This recipe was inspired by a trip I took with my girlfriends when we were in our twenties while I was living in Atlanta. My roommate Jenny was a manager of a gourmet chocolate shop so she would bring home chocolates almost every day! Can you imagine eating a different kind of yummy, decadent chocolate every single day!?
One weekend Jenny and I and a few of my friends took a trip to Hilton Head, NC. Jenny knew I loved the Hazelnut truffles the best and she brought 2 pounds of them for the ride; I must have eaten half the box. I loved that trip and loved eating those truffles.
Ever since then I’ve thought about those delicious chocolates over the years and finally figured out a way to make them so that everyone can enjoy (in moderation of course). So here they are: my lower fat hazelnut chocolate truffles. They look beautiful to serve for company or to bring as a gift. Enjoy!
Nutrition: per truffle – calories 94, fat 4.4 g
Yield: About 30 balls
- 8 ounces good quality semisweet chocolate chips
- 7 ounces fat free sweetened condensed milk (half of a 14 ounces can)
- half a pinch of salt
- 1 tsp vanilla extract
- 1/4 to 1/2 tsp natural hazelnut extract or oil — found in Whole foods, gourmet markets, or online.
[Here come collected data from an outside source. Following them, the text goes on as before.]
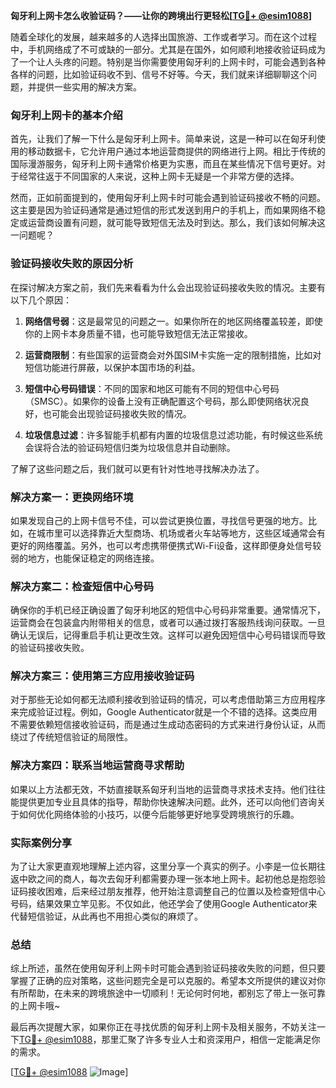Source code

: **匈牙利上网卡怎么收验证码？——让你的跨境出行更轻松[[TG💪+ @esim1088](https://t.me/s/esim1088)]**

随着全球化的发展，越来越多的人选择出国旅游、工作或者学习。而在这个过程中，手机网络成了不可或缺的一部分。尤其是在国外，如何顺利地接收验证码成为了一个让人头疼的问题。特别是当你需要使用匈牙利的上网卡时，可能会遇到各种各样的问题，比如验证码收不到、信号不好等。今天，我们就来详细聊聊这个问题，并提供一些实用的解决方案。

### 匈牙利上网卡的基本介绍

首先，让我们了解一下什么是匈牙利上网卡。简单来说，这是一种可以在匈牙利使用的移动数据卡，它允许用户通过本地运营商提供的网络进行上网。相比于传统的国际漫游服务，匈牙利上网卡通常价格更为实惠，而且在某些情况下信号更好。对于经常往返于不同国家的人来说，这种上网卡无疑是一个非常方便的选择。

然而，正如前面提到的，使用匈牙利上网卡时可能会遇到验证码接收不畅的问题。这主要是因为验证码通常是通过短信的形式发送到用户的手机上，而如果网络不稳定或运营商设置有问题，就可能导致短信无法及时到达。那么，我们该如何解决这一问题呢？

### 验证码接收失败的原因分析

在探讨解决方案之前，我们先来看看为什么会出现验证码接收失败的情况。主要有以下几个原因：

1. **网络信号弱**：这是最常见的问题之一。如果你所在的地区网络覆盖较差，即使你的上网卡本身质量不错，也可能导致短信无法正常接收。
   
2. **运营商限制**：有些国家的运营商会对外国SIM卡实施一定的限制措施，比如对短信功能进行屏蔽，以保护本国市场的利益。

3. **短信中心号码错误**：不同的国家和地区可能有不同的短信中心号码（SMSC）。如果你的设备上没有正确配置这个号码，那么即使网络状况良好，也可能会出现验证码接收失败的情况。

4. **垃圾信息过滤**：许多智能手机都有内置的垃圾信息过滤功能，有时候这些系统会误将合法的验证码短信归类为垃圾信息并自动删除。

了解了这些问题之后，我们就可以更有针对性地寻找解决办法了。

### 解决方案一：更换网络环境

如果发现自己的上网卡信号不佳，可以尝试更换位置，寻找信号更强的地方。比如，在城市里可以选择靠近大型商场、机场或者火车站等地方，这些区域通常会有更好的网络覆盖。另外，也可以考虑携带便携式Wi-Fi设备，这样即便身处信号较弱的地方，也能保证稳定的网络连接。

### 解决方案二：检查短信中心号码

确保你的手机已经正确设置了匈牙利地区的短信中心号码非常重要。通常情况下，运营商会在包装盒内附带相关的信息，或者可以通过拨打客服热线询问获取。一旦确认无误后，记得重启手机让更改生效。这样可以避免因短信中心号码错误而导致的验证码接收失败。

### 解决方案三：使用第三方应用接收验证码

对于那些无论如何都无法顺利接收到验证码的情况，可以考虑借助第三方应用程序来完成验证过程。例如，Google Authenticator就是一个不错的选择。这类应用不需要依赖短信接收验证码，而是通过生成动态密码的方式来进行身份认证，从而绕过了传统短信验证的局限性。

### 解决方案四：联系当地运营商寻求帮助

如果以上方法都无效，不妨直接联系匈牙利当地的运营商寻求技术支持。他们往往能提供更加专业且具体的指导，帮助你快速解决问题。此外，还可以向他们咨询关于如何优化网络体验的小技巧，以便今后能够更好地享受跨境旅行的乐趣。

### 实际案例分享

为了让大家更直观地理解上述内容，这里分享一个真实的例子。小李是一位长期往返中欧之间的商人，每次去匈牙利都需要办理一张本地上网卡。起初他总是抱怨验证码接收困难，后来经过朋友推荐，他开始注意调整自己的位置以及检查短信中心号码，结果效果立竿见影。不仅如此，他还学会了使用Google Authenticator来代替短信验证，从此再也不用担心类似的麻烦了。

### 总结

综上所述，虽然在使用匈牙利上网卡时可能会遇到验证码接收失败的问题，但只要掌握了正确的应对策略，这些问题完全是可以克服的。希望本文所提供的建议对你有所帮助，在未来的跨境旅途中一切顺利！无论何时何地，都别忘了带上一张可靠的上网卡哦~

最后再次提醒大家，如果你正在寻找优质的匈牙利上网卡及相关服务，不妨关注一下[TG💪+ @esim1088](https://t.me/s/esim1088)，那里汇聚了许多专业人士和资深用户，相信一定能满足你的需求。

[[TG💪+ @esim1088](https://t.me/s/esim1088) ![Image](https://i.postimg.cc/4NQfJmqS/Snipaste-2025-05-13-00-14-12.png)]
You can also use your favorite flavor extract in its place such as orange, coconut, coffee, use your imagination!
- 2 tbsp milk chocolate chips melted
- 1 ounces white chocolate, not the white chocolate chips because they will not melt properly
- 1 tsp canola oil divided between the milk chocolate and the white chocolate
- In a double boiler, melt the chocolate with the condensed milk. Add the extracts.
- Stir up and the chocolate will start to thicken. Place in fridge for about half hour or so until it has hardened enough to form into balls.
- Roll up to make about 30 balls.
- Melt your white and milk chocolate along with the oil in separate microwave safe bowls and then, with a fork or spoon, drizzle over the truffles.
That’s all there is! Store in an air tight container.